╭─ Records
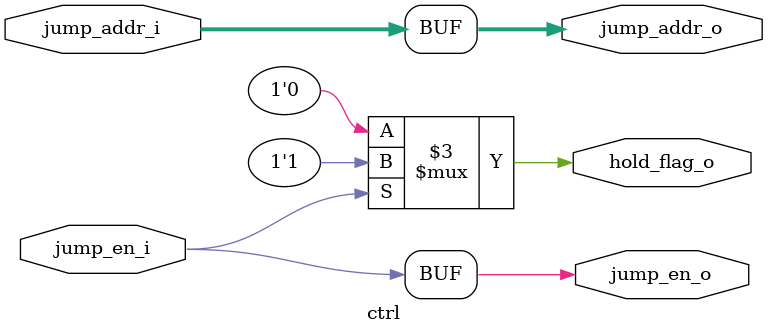
<source format=v>
module ctrl(
	input wire [31:0]jump_addr_i,
	input wire jump_en_i,
	
	output reg [31:0]jump_addr_o,
	output reg jump_en_o,
	output reg hold_flag_o	
);

	always @(*)begin
		jump_addr_o = jump_addr_i;
		jump_en_o = jump_en_i; 
		if(jump_en_i)
			hold_flag_o = 1'b1;
		else
			hold_flag_o = 1'b0;
	end
endmodule
</source>
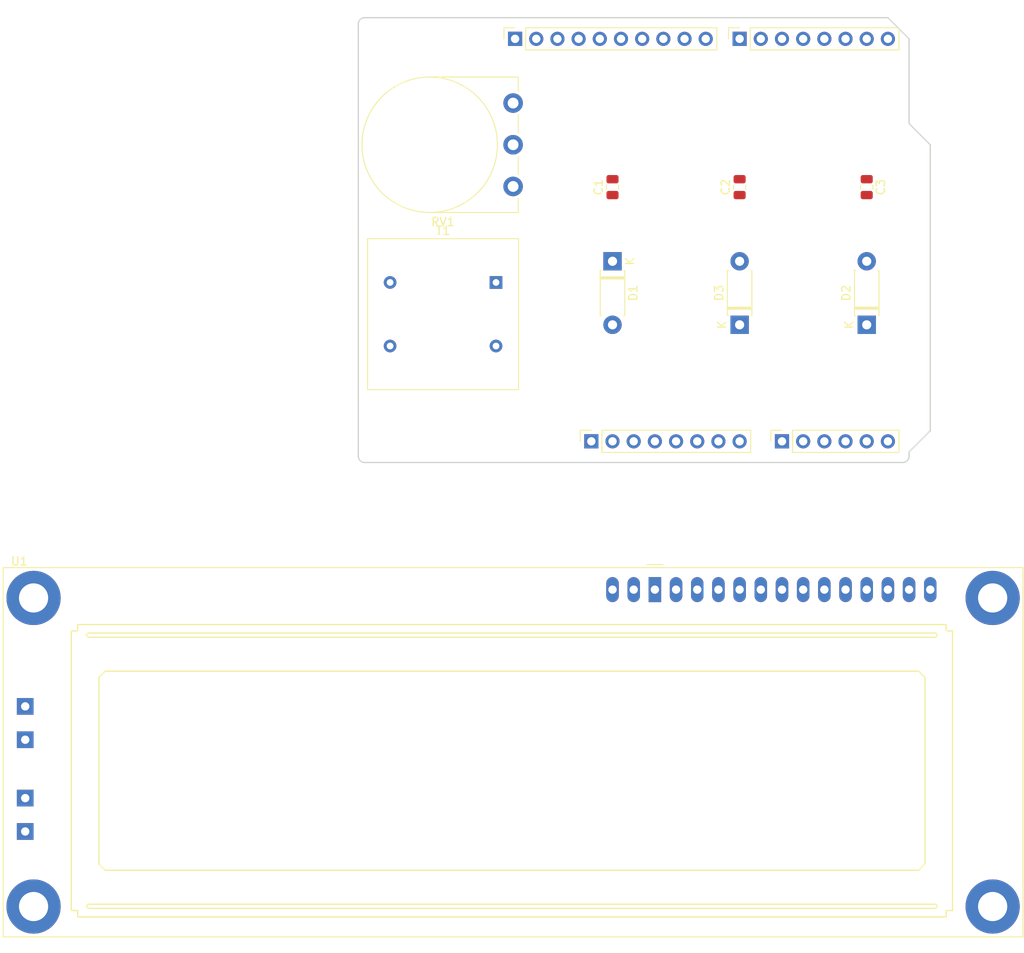
<source format=kicad_pcb>
(kicad_pcb (version 20211014) (generator pcbnew)

  (general
    (thickness 1.6)
  )

  (paper "A4")
  (title_block
    (date "mar. 31 mars 2015")
  )

  (layers
    (0 "F.Cu" signal)
    (31 "B.Cu" signal)
    (32 "B.Adhes" user "B.Adhesive")
    (33 "F.Adhes" user "F.Adhesive")
    (34 "B.Paste" user)
    (35 "F.Paste" user)
    (36 "B.SilkS" user "B.Silkscreen")
    (37 "F.SilkS" user "F.Silkscreen")
    (38 "B.Mask" user)
    (39 "F.Mask" user)
    (40 "Dwgs.User" user "User.Drawings")
    (41 "Cmts.User" user "User.Comments")
    (42 "Eco1.User" user "User.Eco1")
    (43 "Eco2.User" user "User.Eco2")
    (44 "Edge.Cuts" user)
    (45 "Margin" user)
    (46 "B.CrtYd" user "B.Courtyard")
    (47 "F.CrtYd" user "F.Courtyard")
    (48 "B.Fab" user)
    (49 "F.Fab" user)
  )

  (setup
    (stackup
      (layer "F.SilkS" (type "Top Silk Screen"))
      (layer "F.Paste" (type "Top Solder Paste"))
      (layer "F.Mask" (type "Top Solder Mask") (color "Green") (thickness 0.01))
      (layer "F.Cu" (type "copper") (thickness 0.035))
      (layer "dielectric 1" (type "core") (thickness 1.51) (material "FR4") (epsilon_r 4.5) (loss_tangent 0.02))
      (layer "B.Cu" (type "copper") (thickness 0.035))
      (layer "B.Mask" (type "Bottom Solder Mask") (color "Green") (thickness 0.01))
      (layer "B.Paste" (type "Bottom Solder Paste"))
      (layer "B.SilkS" (type "Bottom Silk Screen"))
      (copper_finish "None")
      (dielectric_constraints no)
    )
    (pad_to_mask_clearance 0)
    (aux_axis_origin 100 100)
    (grid_origin 100 100)
    (pcbplotparams
      (layerselection 0x0000030_80000001)
      (disableapertmacros false)
      (usegerberextensions false)
      (usegerberattributes true)
      (usegerberadvancedattributes true)
      (creategerberjobfile true)
      (svguseinch false)
      (svgprecision 6)
      (excludeedgelayer true)
      (plotframeref false)
      (viasonmask false)
      (mode 1)
      (useauxorigin false)
      (hpglpennumber 1)
      (hpglpenspeed 20)
      (hpglpendiameter 15.000000)
      (dxfpolygonmode true)
      (dxfimperialunits true)
      (dxfusepcbnewfont true)
      (psnegative false)
      (psa4output false)
      (plotreference true)
      (plotvalue true)
      (plotinvisibletext false)
      (sketchpadsonfab false)
      (subtractmaskfromsilk false)
      (outputformat 1)
      (mirror false)
      (drillshape 1)
      (scaleselection 1)
      (outputdirectory "")
    )
  )

  (net 0 "")
  (net 1 "GND")
  (net 2 "unconnected-(J1-Pad1)")
  (net 3 "+5V")
  (net 4 "/IOREF")
  (net 5 "/A0")
  (net 6 "/A1")
  (net 7 "/A2")
  (net 8 "/A3")
  (net 9 "/SDA{slash}A4")
  (net 10 "/SCL{slash}A5")
  (net 11 "/13")
  (net 12 "/12")
  (net 13 "/AREF")
  (net 14 "/8")
  (net 15 "/7")
  (net 16 "/*11")
  (net 17 "/*10")
  (net 18 "/*9")
  (net 19 "/4")
  (net 20 "/2")
  (net 21 "/*6")
  (net 22 "/*5")
  (net 23 "/TX{slash}1")
  (net 24 "/*3")
  (net 25 "/RX{slash}0")
  (net 26 "+3V3")
  (net 27 "VCC")
  (net 28 "/~{RESET}")
  (net 29 "Net-(T1-Pad4)")
  (net 30 "Net-(D1-Pad1)")
  (net 31 "Net-(T1-Pad3)")
  (net 32 "Net-(D2-Pad1)")
  (net 33 "Net-(U1-Pad3)")
  (net 34 "/6")
  (net 35 "unconnected-(U1-Pad7)")
  (net 36 "unconnected-(U1-Pad8)")
  (net 37 "unconnected-(U1-Pad9)")
  (net 38 "unconnected-(U1-Pad10)")
  (net 39 "unconnected-(U1-PadA1)")
  (net 40 "unconnected-(U1-PadA2)")
  (net 41 "unconnected-(U1-PadK1)")
  (net 42 "unconnected-(U1-PadK2)")

  (footprint "Connector_PinSocket_2.54mm:PinSocket_1x08_P2.54mm_Vertical" (layer "F.Cu") (at 127.94 97.46 90))

  (footprint "Connector_PinSocket_2.54mm:PinSocket_1x06_P2.54mm_Vertical" (layer "F.Cu") (at 150.8 97.46 90))

  (footprint "Connector_PinSocket_2.54mm:PinSocket_1x10_P2.54mm_Vertical" (layer "F.Cu") (at 118.796 49.2 90))

  (footprint "Connector_PinSocket_2.54mm:PinSocket_1x08_P2.54mm_Vertical" (layer "F.Cu") (at 145.72 49.2 90))

  (footprint "Capacitor_SMD:C_0805_2012Metric" (layer "F.Cu") (at 160.96 66.98 -90))

  (footprint "Capacitor_SMD:C_0805_2012Metric" (layer "F.Cu") (at 130.48 66.98 90))

  (footprint "Potentiometer_THT:Potentiometer_Piher_T-16L_Single_Vertical_Hole" (layer "F.Cu") (at 118.56 56.9 180))

  (footprint "Diode_THT:D_DO-41_SOD81_P7.62mm_Horizontal" (layer "F.Cu") (at 130.48 75.87 -90))

  (footprint "Diode_THT:D_DO-41_SOD81_P7.62mm_Horizontal" (layer "F.Cu") (at 160.96 83.49 90))

  (footprint "Arduino_MountingHole:MountingHole_3.2mm" (layer "F.Cu") (at 115.24 49.2))

  (footprint "Transformer_THT:Transformer_NF_ETAL_1-1_P1200" (layer "F.Cu") (at 116.51 78.41))

  (footprint "Capacitor_SMD:C_0805_2012Metric" (layer "F.Cu") (at 145.72 66.98 90))

  (footprint "Arduino_MountingHole:MountingHole_3.2mm" (layer "F.Cu") (at 113.97 97.46))

  (footprint "Arduino_MountingHole:MountingHole_3.2mm" (layer "F.Cu") (at 166.04 64.44))

  (footprint "Arduino_MountingHole:MountingHole_3.2mm" (layer "F.Cu") (at 166.04 92.38))

  (footprint "Display:LCD-016N002L" (layer "F.Cu") (at 135.56 115.24))

  (footprint "Diode_THT:D_DO-41_SOD81_P7.62mm_Horizontal" (layer "F.Cu") (at 145.72 83.49 90))

  (gr_line (start 98.095 96.825) (end 98.095 87.935) (layer "Dwgs.User") (width 0.15) (tstamp 53e4740d-8877-45f6-ab44-50ec12588509))
  (gr_line (start 111.43 96.825) (end 98.095 96.825) (layer "Dwgs.User") (width 0.15) (tstamp 556cf23c-299b-4f67-9a25-a41fb8b5982d))
  (gr_rect (start 162.357 68.25) (end 167.437 75.87) (layer "Dwgs.User") (width 0.15) (fill none) (tstamp 58ce2ea3-aa66-45fe-b5e1-d11ebd935d6a))
  (gr_line (start 98.095 87.935) (end 111.43 87.935) (layer "Dwgs.User") (width 0.15) (tstamp 77f9193c-b405-498d-930b-ec247e51bb7e))
  (gr_line (start 93.65 67.615) (end 93.65 56.185) (layer "Dwgs.User") (width 0.15) (tstamp 886b3496-76f8-498c-900d-2acfeb3f3b58))
  (gr_line (start 111.43 87.935) (end 111.43 96.825) (layer "Dwgs.User") (width 0.15) (tstamp 92b33026-7cad-45d2-b531-7f20adda205b))
  (gr_line (start 109.525 56.185) (end 109.525 67.615) (layer "Dwgs.User") (width 0.15) (tstamp bf6edab4-3acb-4a87-b344-4fa26a7ce1ab))
  (gr_line (start 93.65 56.185) (end 109.525 56.185) (layer "Dwgs.User") (width 0.15) (tstamp da3f2702-9f42-46a9-b5f9-abfc74e86759))
  (gr_line (start 109.525 67.615) (end 93.65 67.615) (layer "Dwgs.User") (width 0.15) (tstamp fde342e7-23e6-43a1-9afe-f71547964d5d))
  (gr_line (start 166.04 59.36) (end 168.58 61.9) (layer "Edge.Cuts") (width 0.15) (tstamp 14983443-9435-48e9-8e51-6faf3f00bdfc))
  (gr_line (start 100 99.238) (end 100 47.422) (layer "Edge.Cuts") (width 0.15) (tstamp 16738e8d-f64a-4520-b480-307e17fc6e64))
  (gr_line (start 168.58 61.9) (end 168.58 96.19) (layer "Edge.Cuts") (width 0.15) (tstamp 58c6d72f-4bb9-4dd3-8643-c635155dbbd9))
  (gr_line (start 165.278 100) (end 100.762 100) (layer "Edge.Cuts") (width 0.15) (tstamp 63988798-ab74-4066-afcb-7d5e2915caca))
  (gr_line (start 100.762 46.66) (end 163.5 46.66) (layer "Edge.Cuts") (width 0.15) (tstamp 6fef40a2-9c09-4d46-b120-a8241120c43b))
  (gr_arc (start 100.762 100) (mid 100.223185 99.776815) (end 100 99.238) (layer "Edge.Cuts") (width 0.15) (tstamp 814cca0a-9069-4535-992b-1bc51a8012a6))
  (gr_line (start 168.58 96.19) (end 166.04 98.73) (layer "Edge.Cuts") (width 0.15) (tstamp 93ebe48c-2f88-4531-a8a5-5f344455d694))
  (gr_line (start 163.5 46.66) (end 166.04 49.2) (layer "Edge.Cuts") (width 0.15) (tstamp a1531b39-8dae-4637-9a8d-49791182f594))
  (gr_arc (start 166.04 99.238) (mid 165.816815 99.776815) (end 165.278 100) (layer "Edge.Cuts") (width 0.15) (tstamp b69d9560-b866-4a54-9fbe-fec8c982890e))
  (gr_line (start 166.04 49.2) (end 166.04 59.36) (layer "Edge.Cuts") (width 0.15) (tstamp e462bc5f-271d-43fc-ab39-c424cc8a72ce))
  (gr_line (start 166.04 98.73) (end 166.04 99.238) (layer "Edge.Cuts") (width 0.15) (tstamp ea66c48c-ef77-4435-9521-1af21d8c2327))
  (gr_arc (start 100 47.422) (mid 100.223185 46.883185) (end 100.762 46.66) (layer "Edge.Cuts") (width 0.15) (tstamp ef0ee1ce-7ed7-4e9c-abb9-dc0926a9353e))
  (gr_text "ICSP" (at 164.897 72.06 90) (layer "Dwgs.User") (tstamp 8a0ca77a-5f97-4d8b-bfbe-42a4f0eded41)
    (effects (font (size 1 1) (thickness 0.15)))
  )

)

</source>
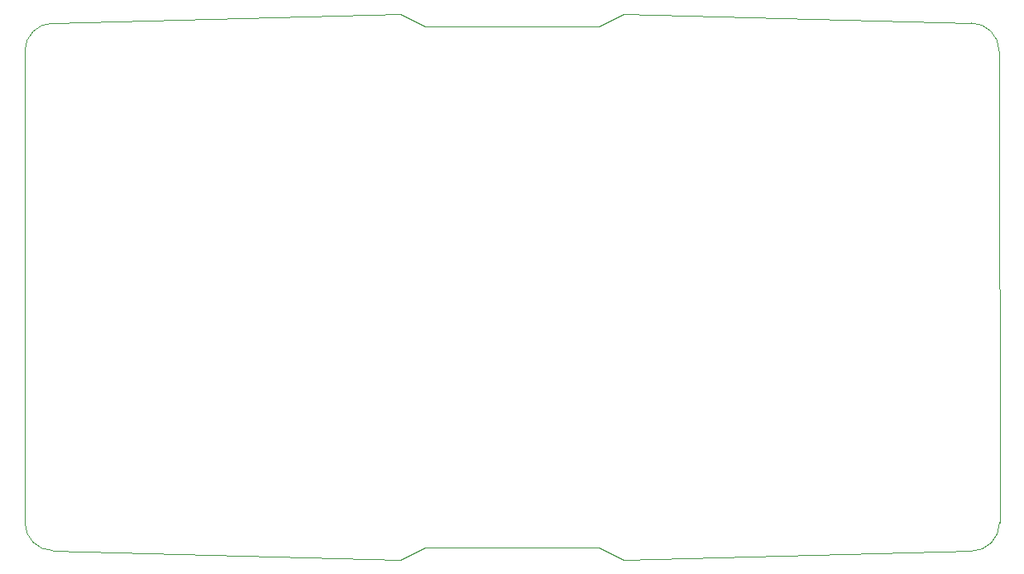
<source format=gbr>
G04 #@! TF.GenerationSoftware,KiCad,Pcbnew,7.0.9*
G04 #@! TF.CreationDate,2023-12-29T13:55:22-03:00*
G04 #@! TF.ProjectId,UECU,55454355-2e6b-4696-9361-645f70636258,v2.4*
G04 #@! TF.SameCoordinates,Original*
G04 #@! TF.FileFunction,Profile,NP*
%FSLAX46Y46*%
G04 Gerber Fmt 4.6, Leading zero omitted, Abs format (unit mm)*
G04 Created by KiCad (PCBNEW 7.0.9) date 2023-12-29 13:55:22*
%MOMM*%
%LPD*%
G01*
G04 APERTURE LIST*
G04 #@! TA.AperFunction,Profile*
%ADD10C,0.100000*%
G04 #@! TD*
G04 APERTURE END LIST*
D10*
X88100000Y-47460000D02*
X85560000Y-46190000D01*
X146864774Y-50000000D02*
G75*
G03*
X143980000Y-47115226I-2884774J0D01*
G01*
X105880000Y-47460000D02*
X108420000Y-46190000D01*
X105880000Y-100800000D02*
X108420000Y-102070000D01*
X47141831Y-98260000D02*
X47133390Y-50000000D01*
X88100000Y-47460000D02*
X105880000Y-47460000D01*
X146864774Y-50000000D02*
X146907951Y-98260000D01*
X85560000Y-102070000D02*
X50000000Y-101118169D01*
X88100000Y-100800000D02*
X105880000Y-100800000D01*
X50000000Y-47133390D02*
G75*
G03*
X47133390Y-50000000I0J-2866610D01*
G01*
X143980000Y-101187951D02*
X108420000Y-102070000D01*
X143980000Y-101187951D02*
G75*
G03*
X146907951Y-98260000I0J2927951D01*
G01*
X143980000Y-47115226D02*
X108420000Y-46190000D01*
X47141831Y-98260000D02*
G75*
G03*
X50000000Y-101118169I2858169J0D01*
G01*
X85560000Y-46190000D02*
X50000000Y-47133390D01*
X88100000Y-100800000D02*
X85560000Y-102070000D01*
M02*

</source>
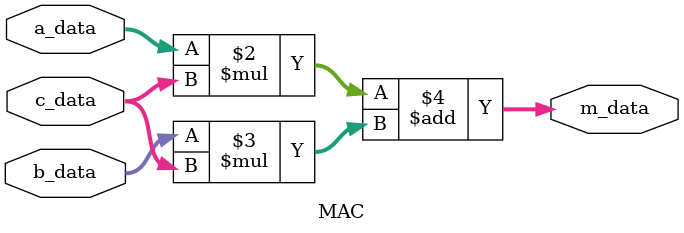
<source format=v>
`timescale 1ns / 1ps


module MAC#(parameter Data_width=8)(
    // slave data a
    input [Data_width-1:0]a_data, 
    
    //slave data b
    input [Data_width-1:0]b_data,
    
    //slave data c
    input [Data_width-1:0]c_data,
    
    //master 
    output reg [Data_width-1:0]m_data
    );
    
 always@(*)begin
   m_data <= (a_data*c_data + b_data*c_data);
 end   
   
endmodule

</source>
╰─
Instructions for the task –
Please find how many lines in the records hold "input", then give that number with nothing else.

Expected output –
5